El acuerdo que puede convertir a Vaca Muerta en el proveedor de gas de Europa
El primer contrato de GNL con Europa abre un horizonte inédito para Vaca Muerta. ¿Está Argentina lista para aprovecharlo?
La firma del primer contrato de exportación de GNL entre Argentina y Europa puso a Vaca Muerta otra vez en el centro del tablero energético mundial. Southern Energy S.A. (SESA) se comprometió a enviar dos millones de toneladas anuales de gas licuado a la alemana SEFE durante ocho años, con los primeros cargamentos previstos para fines de 2027.
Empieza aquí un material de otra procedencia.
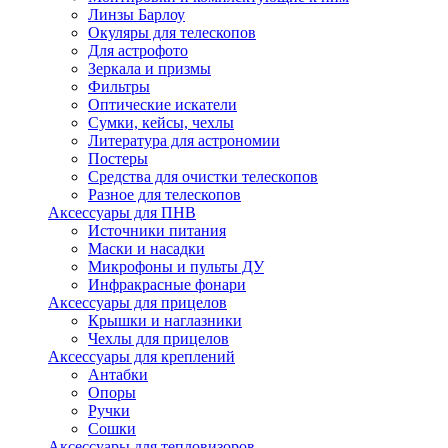
Линзы Барлоу
Окуляры для телескопов
Для астрофото
Зеркала и призмы
Фильтры
Оптические искатели
Сумки, кейсы, чехлы
Литература для астрономии
Постеры
Средства для очистки телескопов
Разное для телескопов
Аксессуары для ПНВ
Источники питания
Маски и насадки
Микрофоны и пульты ДУ
Инфракрасные фонари
Аксессуары для прицелов
Крышки и наглазники
Чехлы для прицелов
Аксессуары для креплений
Антабки
Опоры
Ручки
Сошки
Аксессуары для тепловизоров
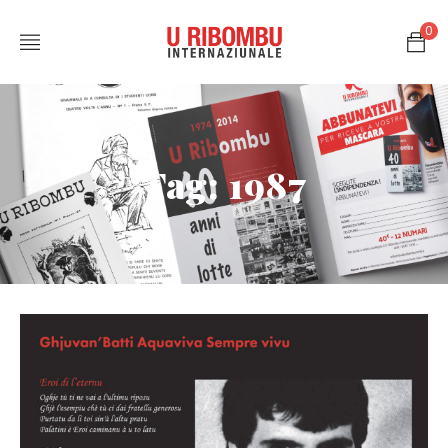
0
Tag: 1987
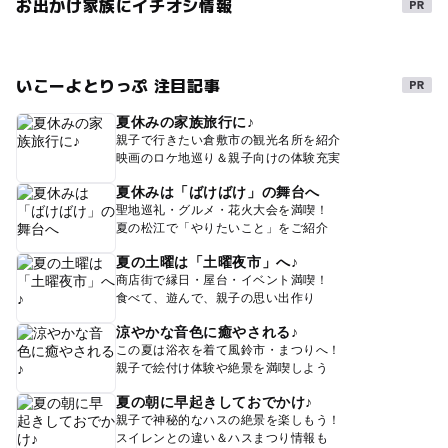
お出かけ家族にイチオシ情報
いこーよとりっぷ 注目記事
夏休みの家族旅行に♪
親子で行きたい倉敷市の観光名所を紹介
映画のロケ地巡り＆親子向けの体験充実
夏休みは「ばけばけ」の舞台へ
聖地巡礼・グルメ・花火大会を満喫！
夏の松江で「やりたいこと」をご紹介
夏の土曜は「土曜夜市」へ♪
商店街で縁日・屋台・イベント満喫！
食べて、遊んで、親子の思い出作り
涼やかな音色に癒やされる♪
この夏は浴衣を着て風鈴市・まつりへ！
親子で絵付け体験や絶景を満喫しよう
夏の朝に早起きしておでかけ♪
親子で神秘的なハスの絶景を楽しもう！
スイレンとの違い＆ハスまつり情報も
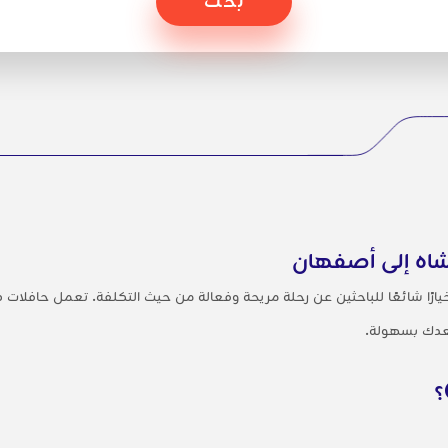
نشاه إلى أصفهان
رًا شائعًا للباحثين عن رحلة مريحة وفعالة من حيث التكلفة. تعمل حافلات كب
ك بسهولة.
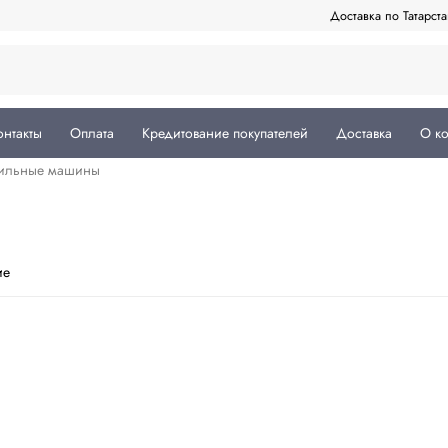
Доставка по Татарст
онтакты
Оплата
Кредитование покупателей
Доставка
О к
сильные машины
ие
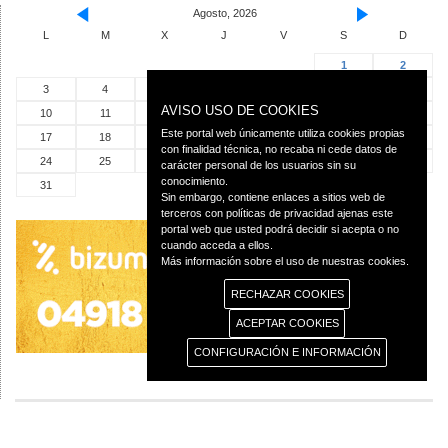
Agosto, 2026
L
M
X
J
V
S
D
1
2
3
4
5
6
7
8
9
AVISO USO DE COOKIES
10
11
12
13
14
15
16
Este portal web únicamente utiliza cookies propias
17
18
19
20
21
22
23
con finalidad técnica, no recaba ni cede datos de
24
25
26
27
28
29
30
carácter personal de los usuarios sin su
conocimiento.
31
Sin embargo, contiene enlaces a sitios web de
terceros con políticas de privacidad ajenas este
portal web que usted podrá decidir si acepta o no
cuando acceda a ellos.
Más información sobre el uso de nuestras cookies.
RECHAZAR COOKIES
ACEPTAR COOKIES
CONFIGURACIÓN E INFORMACIÓN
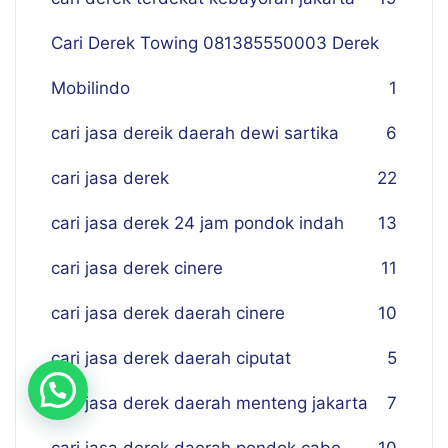
Cari Derek Towing 081385550003 Derek
Mobilindo
1
cari jasa dereik daerah dewi sartika
6
cari jasa derek
22
cari jasa derek 24 jam pondok indah
13
cari jasa derek cinere
11
cari jasa derek daerah cinere
10
cari jasa derek daerah ciputat
5
cari jasa derek daerah menteng jakarta
7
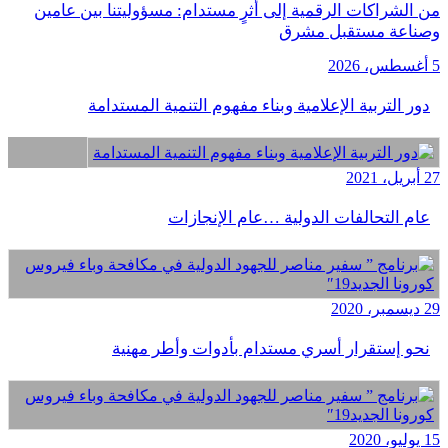
من الشراكات الرقمية إلى أثرٍ مستدام: مسؤوليتنا بين عامين
وصناعة مستقبل مشرق
5 أغسطس، 2026
دور التربية الإعلامية وبناء مفهوم التنمية المستدامة
27 أبريل، 2021
عام التحالفات الدولية …عام الإنجازات
29 ديسمبر، 2020
نحو إستقرار أسري مستدام بأدوات وأطر مهنية
15 يوليو، 2020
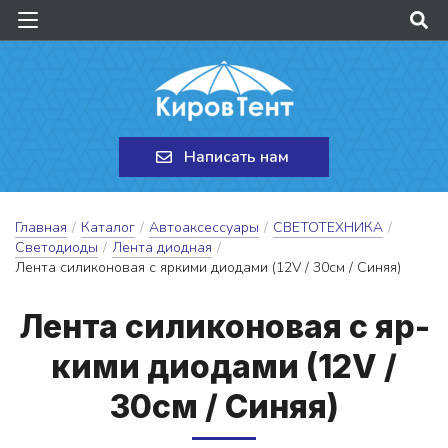
Написать нам
Главная
/
Каталог
/
Автоаксессуары
/
СВЕТОТЕХНИКА
/
Светодиоды
/
Лента диодная
/
Лента силиконовая с яркими диодами (12V / 30см / Синяя)
Лен­та си­ли­ко­но­вая с яр­
ки­ми ди­о­да­ми (12V /
30см / Си­няя)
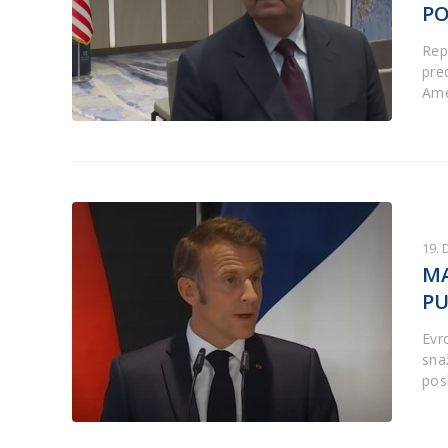
PO
Rep
pre
Ame
19.
M
PU
Evr
sna
pos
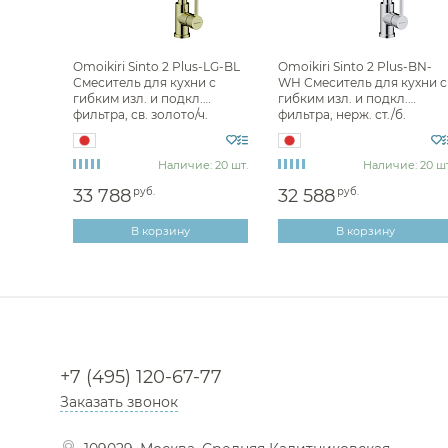
Omoikiri Sinto 2 Plus-LG-BL
Omoikiri Sinto 2 Plus-BN-
Смеситель для кухни с
WH Смеситель для кухни с
гибким изл. и подкл.
гибким изл. и подкл.
фильтра, св. золото/ч.
фильтра, нерж. ст./б.
4994469
4994468
Наличие: 20 шт.
Наличие: 20 шт
33 788
руб.
32 588
руб.
В корзину
В корзину
+7 (495) 120-67-77
Заказать звонок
El anuncio llega en un momento en que Europa busca desesperadamente alternativas al gas ruso. Desde el estallido de la guerra en Ucrania, la Unión Europea rediseñó su estrategia de abastecimiento para reducir la dependencia de los gasoductos tradicionales. El GNL se volvió una pieza clave porque permite recibir energía desde cualquier rincón del planeta.
¿Qué dice el informe de las fundaciones?
Un trabajo conjunto de la Fundación Libertad y la Fundación Friedrich Naumann Stiftung sostiene que Argentina tiene todo para convertirse en un socio confiable de Europa, pero no será automático. El país posee la segunda reserva más grande del mundo de shale gas técnicamente recuperable, solo superado por China. Eso le da una base sólida, aunque no suficiente.
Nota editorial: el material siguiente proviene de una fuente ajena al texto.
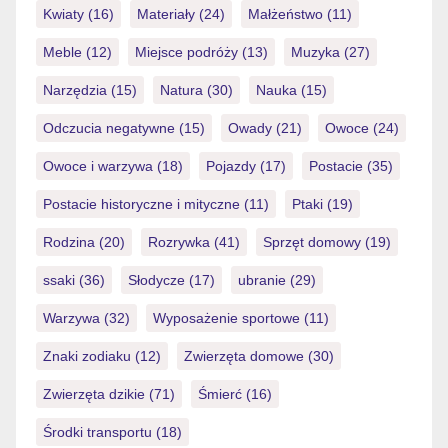
Kwiaty
(16)
Materiały
(24)
Małżeństwo
(11)
Meble
(12)
Miejsce podróży
(13)
Muzyka
(27)
Narzędzia
(15)
Natura
(30)
Nauka
(15)
Odczucia negatywne
(15)
Owady
(21)
Owoce
(24)
Owoce i warzywa
(18)
Pojazdy
(17)
Postacie
(35)
Postacie historyczne i mityczne
(11)
Ptaki
(19)
Rodzina
(20)
Rozrywka
(41)
Sprzęt domowy
(19)
ssaki
(36)
Słodycze
(17)
ubranie
(29)
Warzywa
(32)
Wyposażenie sportowe
(11)
Znaki zodiaku
(12)
Zwierzęta domowe
(30)
Zwierzęta dzikie
(71)
Śmierć
(16)
Środki transportu
(18)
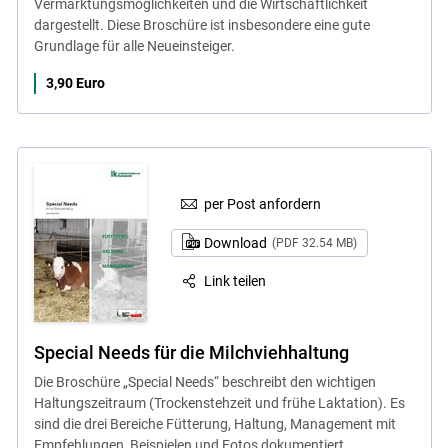
Vermarktungsmöglichkeiten und die Wirtschaftlichkeit
dargestellt. Diese Broschüre ist insbesondere eine gute
Grundlage für alle Neueinsteiger.
3,90 Euro
per Post anfordern
Download
(PDF 32.54 MB)
Link teilen
Special Needs für die Milchviehhaltung
Die Broschüre „Special Needs“ beschreibt den wichtigen
Haltungszeitraum (Trockenstehzeit und frühe Laktation). Es
sind die drei Bereiche Fütterung, Haltung, Management mit
Empfehlungen, Beispielen und Fotos dokumentiert.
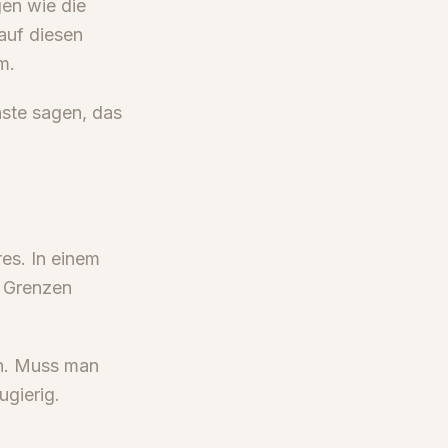
gen wie die
auf diesen
m.
äste sagen, das
es. In einem
. Grenzen
in. Muss man
ugierig.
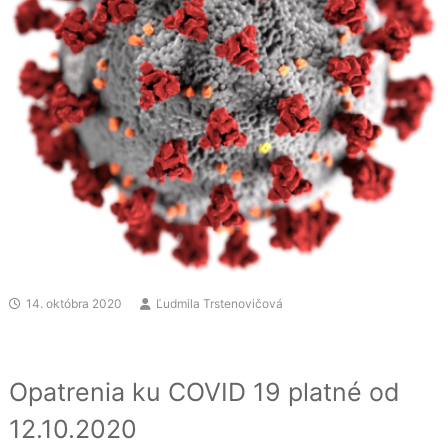
14. októbra 2020
Ľudmila Trstenovičová
Opatrenia ku COVID 19 platné od
12.10.2020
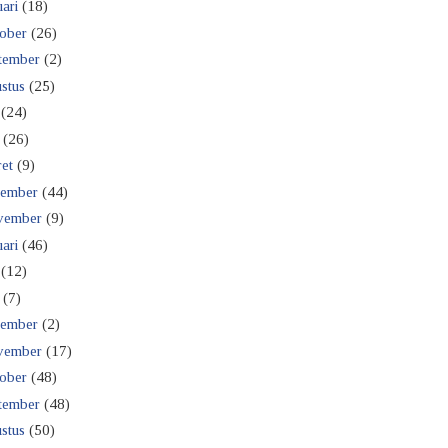
ari
(18)
ober
(26)
tember
(2)
stus
(25)
(24)
(26)
et
(9)
ember
(44)
vember
(9)
ari
(46)
(12)
(7)
ember
(2)
vember
(17)
ober
(48)
tember
(48)
stus
(50)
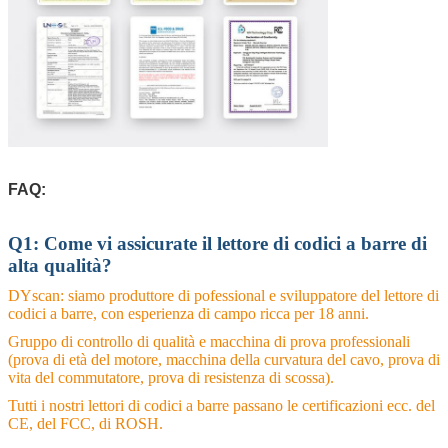
FAQ:
Q1: Come vi assicurate il lettore di codici a barre di
alta qualità?
DYscan: siamo produttore di pofessional e sviluppatore del lettore di
codici a barre, con esperienza di campo ricca per 18 anni.
Gruppo di controllo di qualità e macchina di prova professionali
(prova di età del motore, macchina della curvatura del cavo, prova di
vita del commutatore, prova di resistenza di scossa).
Tutti i nostri lettori di codici a barre passano le certificazioni ecc. del
CE, del FCC, di ROSH.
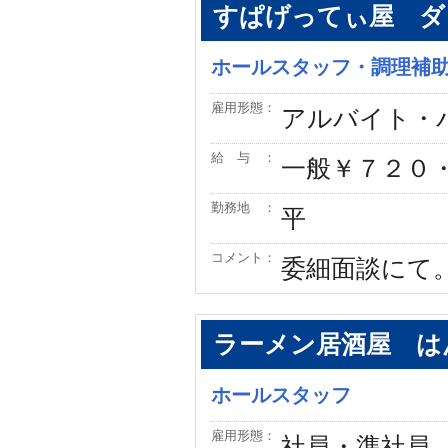
すぱげってぃ屋 ダ
ホールスタッフ・調理補
雇用形態：
アルバイト・
給 与 ：
一般￥７２０・
勤務地 ：
平
コメント：
委細面談にて
ラーメン居酒屋 は
ホールスタッフ
雇用形態：
社員・準社員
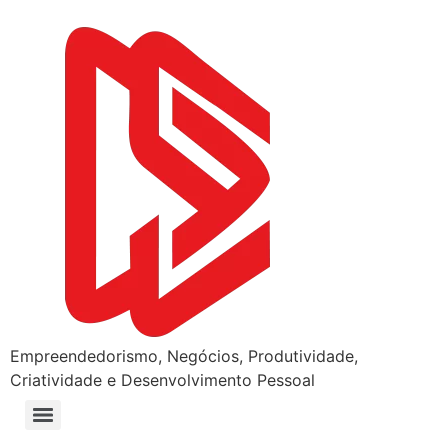
Empreendedorismo, Negócios, Produtividade,
Criatividade e Desenvolvimento Pessoal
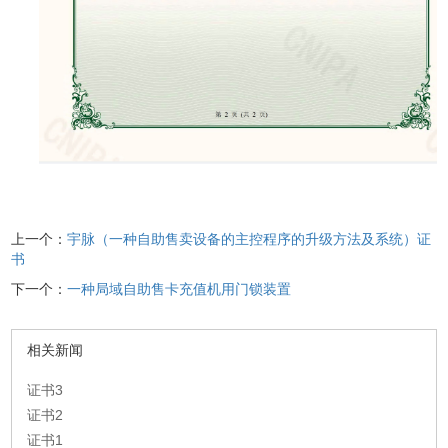
上一个：
宇脉（一种自助售卖设备的主控程序的升级方法及系统）证
书
下一个：
一种局域自助售卡充值机用门锁装置
相关新闻
证书3
证书2
证书1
El economista Javier Bongiovanni, de la Fundación Libertad, plantea que la oportunidad no depende solo de tener el recurso, sino de poder transformarlo en infraestructura, inversiones y exportaciones sostenidas. “El desafío es convertir ese potencial en una oferta confiable para clientes que exigen estabilidad y previsibilidad”, señaló.
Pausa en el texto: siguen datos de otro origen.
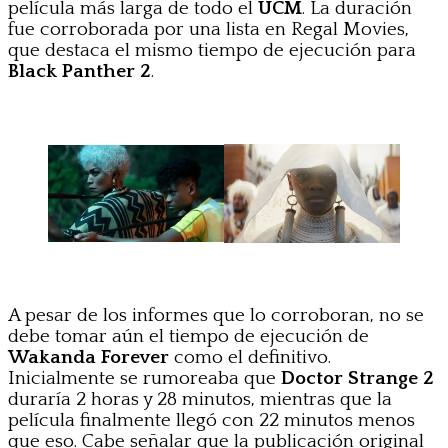
película más larga de todo el
UCM
. La duración
fue corroborada por una lista en Regal Movies,
que destaca el mismo tiempo de ejecución para
Black Panther 2
.
A pesar de los informes que lo corroboran, no se
debe tomar aún el tiempo de ejecución de
Wakanda Forever
como el definitivo.
Inicialmente se rumoreaba que
Doctor Strange 2
duraría 2 horas y 28 minutos, mientras que la
película finalmente llegó con 22 minutos menos
que eso. Cabe señalar que la publicación original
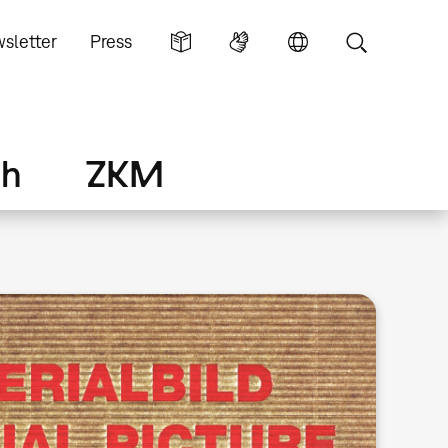
sletter
Press
ch
ZKM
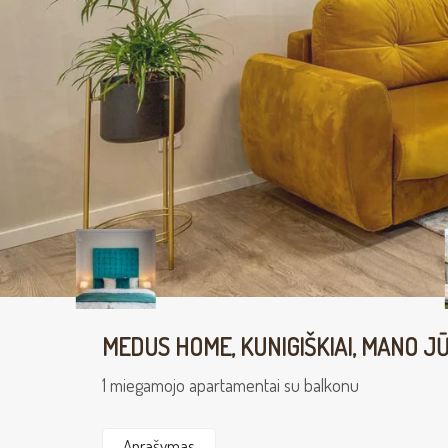
MEDUS HOME, KUNIGIŠKIAI, MANO J
1 miegamojo apartamentai su balkonu
Aprašymas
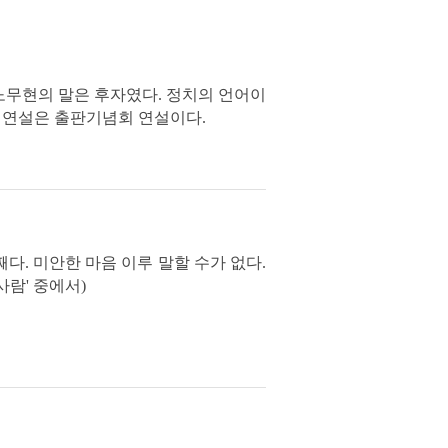
 노무현의 말은 후자였다. 정치의 언어이
째 연설은 출판기념회 연설이다.
째다. 미안한 마음 이루 말할 수가 없다.
사람' 중에서)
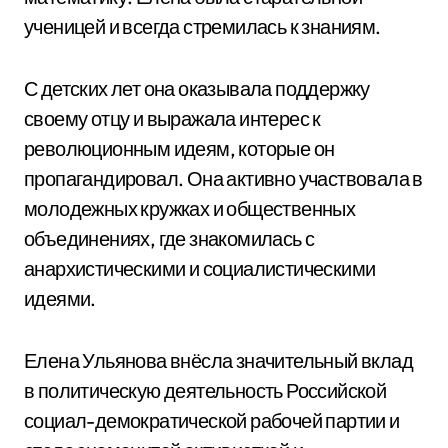
ученицей и всегда стремилась к знаниям.
С детских лет она оказывала поддержку
своему отцу и выражала интерес к
революционным идеям, которые он
пропагандировал. Она активно участвовала в
молодежных кружках и общественных
объединениях, где знакомилась с
анархистическими и социалистическими
идеями.
Елена Ульянова внёсла значительный вклад
в политическую деятельность Российской
социал-демократической рабочей партии и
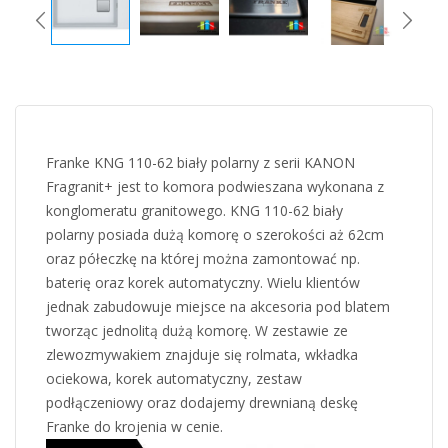
Franke KNG 110-62 biały polarny z serii KANON
Fragranit+ jest to komora podwieszana wykonana z
konglomeratu granitowego. KNG 110-62 biały
polarny posiada dużą komorę o szerokości aż 62cm
oraz półeczkę na której można zamontować np.
baterię oraz korek automatyczny. Wielu klientów
jednak zabudowuje miejsce na akcesoria pod blatem
tworząc jednolitą dużą komorę. W zestawie ze
zlewozmywakiem znajduje się rolmata, wkładka
ociekowa, korek automatyczny, zestaw
podłączeniowy oraz dodajemy drewnianą deskę
Franke do krojenia w cenie.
¿Qué le falta a Argentina para aprovechar el momento?
El crecimiento de la producción no convencional ya ayudó a compensar la caída del gas tradicional y mejoró el balance energético del país. Pero el informe es claro: producir más no alcanza para entrar con fuerza en los mercados más exigentes.
Para consolidar el camino, hará falta ampliar la infraestructura de transporte y licuefacción, conseguir financiamiento para proyectos de gran escala y mantener reglas de juego estables que generen confianza en los inversores. También será decisivo cumplir con las exigencias ambientales que la Unión Europea impondrá desde 2027, sobre todo en la reducción de emisiones de metano.
Con este contrato, Vaca Muerta da un paso concreto hacia su proyección internacional. Pero el verdadero desafío recién comienza.